Using a potato masher allows the meat to be broken up, giving you an even texture and making your meat consistently smooth and no clumpy and wormy. I, for one, like smoothly textures ground meat and not all huge clumps. Maybe you are different, but I can tell you this--use a potato masher up until the "clumpiness" you prefer and you'll want to buy me a Starbucks gift card (worth $100 please email me for the address).

Look at this picture to the left, remember we're cooking turkey so that's why it's not more brown. But you can see that there is even texture, and that there are no clumps or worms. At this point you can add your sauce, taco seasoning, or whatever. Hey freeze the stuff and have it on hand for an even quicker week night meal! I think I'm done...are you convinced that you need to mash your ground beef? I sure hope so.

Ok, back to the show. When we last left our pan, it was lonely having just said goodbye to some perfectly fried ground turkey. Place two tablespoons (use the package directions on the Rice A Roni and go by what they say) of butter in your skillet and melt it. Pour in the rice and vermicelli and brown. You'll want to let this set for 1-2 minutes before stirring because you want to get the vermicelli browned and toasty. It's very important for you to not leave your post because you can burn this quick and then you would have to unwrap your food from paper through a drive-through AND clean up the kitchen to boot. Just stand there for 3-4 minutes and stir the stuff, ok?

My personal preference for "perfect" Rice A Roni" is to have some of the vermicelli browned but not completely browned all the way through. It is probably more of a fear that I will burn it, because I have burned my fair share of Rice A Roni over the years. This picture is of what I would call perfect rice. Now, you are ready to pour in the Beef Broth (instead of the water called for on the box directions.) which I love because it increases the beefiness of this dish 100% especially if you are using ground turkey! After you pour in the beef broth, you'll add the seasoning packet and give it a quick stir, so all the powder is completely mixed in. Add the ground beef, stir, cover, and cook it according to package directions. I think it's like 25 minutes or something, covered on low. How about this shot I took of motion? On a camera phone none the less. I love to read Pioneer Woman's blog and she takes motion pictures all the time and wondered if my phone...i mean camera...would do it--viola! It does.

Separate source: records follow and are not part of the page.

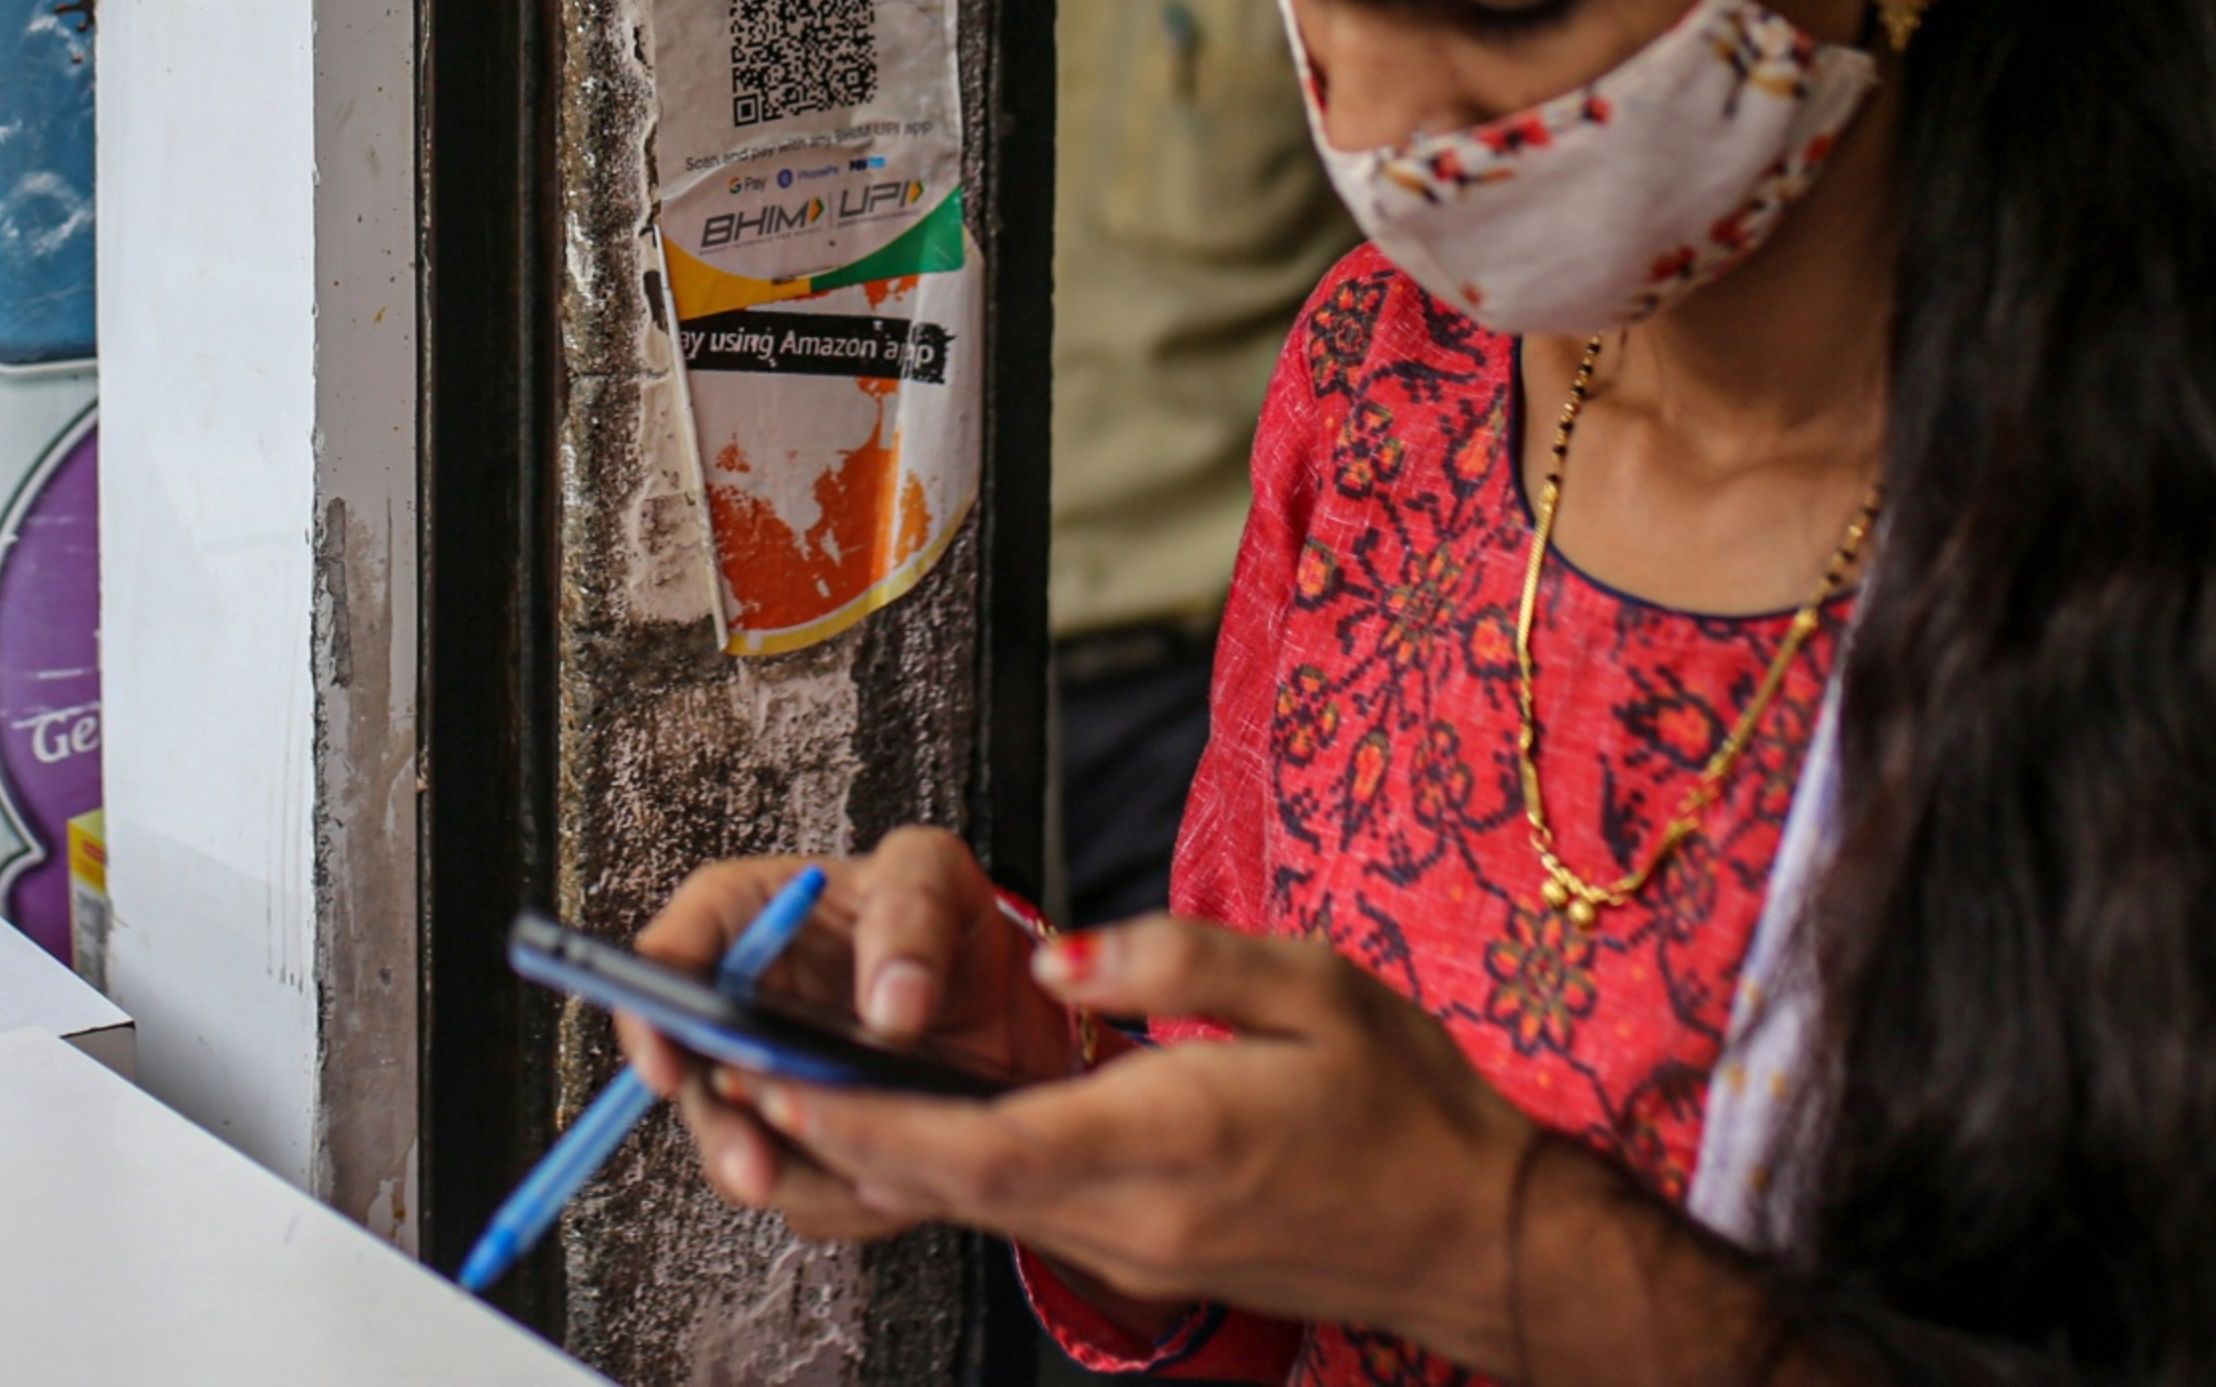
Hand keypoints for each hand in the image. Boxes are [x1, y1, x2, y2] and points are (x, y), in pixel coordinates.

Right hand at [618, 829, 1090, 1243]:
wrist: (1007, 1001)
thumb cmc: (944, 917)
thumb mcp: (931, 876)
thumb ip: (909, 917)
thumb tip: (892, 1004)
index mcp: (742, 922)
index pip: (666, 960)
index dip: (650, 1016)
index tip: (669, 1065)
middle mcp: (741, 1009)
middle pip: (692, 1078)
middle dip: (723, 1131)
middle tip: (756, 1164)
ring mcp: (770, 1084)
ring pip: (745, 1150)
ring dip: (794, 1177)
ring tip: (865, 1179)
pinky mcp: (811, 1144)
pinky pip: (809, 1193)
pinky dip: (850, 1197)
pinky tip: (896, 1178)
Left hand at [710, 916, 1544, 1359]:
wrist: (1482, 1237)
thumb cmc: (1408, 1104)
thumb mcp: (1313, 989)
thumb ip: (1175, 959)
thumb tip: (1056, 961)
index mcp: (1163, 1145)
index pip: (975, 1146)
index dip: (862, 1118)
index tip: (775, 1079)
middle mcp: (1130, 1217)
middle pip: (948, 1188)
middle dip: (834, 1138)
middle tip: (733, 1083)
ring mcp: (1135, 1250)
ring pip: (974, 1210)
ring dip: (876, 1160)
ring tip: (780, 1100)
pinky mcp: (1146, 1256)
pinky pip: (1018, 1218)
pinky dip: (944, 1176)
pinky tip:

While this is cooking, you have time to cut up fruit and throw in a bag of Steamfresh veggies to finish off the dinner. I usually put some crescent rolls in the oven because by the time the oven heats up and the bread bakes the rice is ready and the hot fresh bread is ready. You can do salad or whatever you like with this dish.
Here it is all done. If my kids didn't do convulsions at the sight of green stuff, I'd add some fresh parsley, or some mushrooms. It's really versatile and super easy to do. Plus the bonus is one dish, one skillet, that will fit in the dishwasher.

You could use Pork Rice A Roni with Sausage, and chicken broth to mix it up. You could do ground chicken, with Chicken Rice A Roni and chicken stock. It's really up to you to decide how far to take this. This dish is one of all my kiddos favorite things to eat because they all love ground beef, rice, and having them together with nothing else to corrupt is just bonus all the way around.

I do want to let you know how awesome these steam fresh bags are. I just love them because the veggies are perfect every time with out any failures at all. We usually dump the veggies into a bowl and season with 1T of butter and Mrs. Dash or whatever we have on hand, but you could just serve these from the bag on to the plates to save time and another dirty dish.
I love this medley because it has crunchy, sweet white corn, yellow corn, carrots, and asparagus. It is really good. There are a ton of varieties and they really, really do work. You can trust me on this. Do make sure you read which side needs to be up--it matters. Also holding it where it says matters, unless you like steam burns.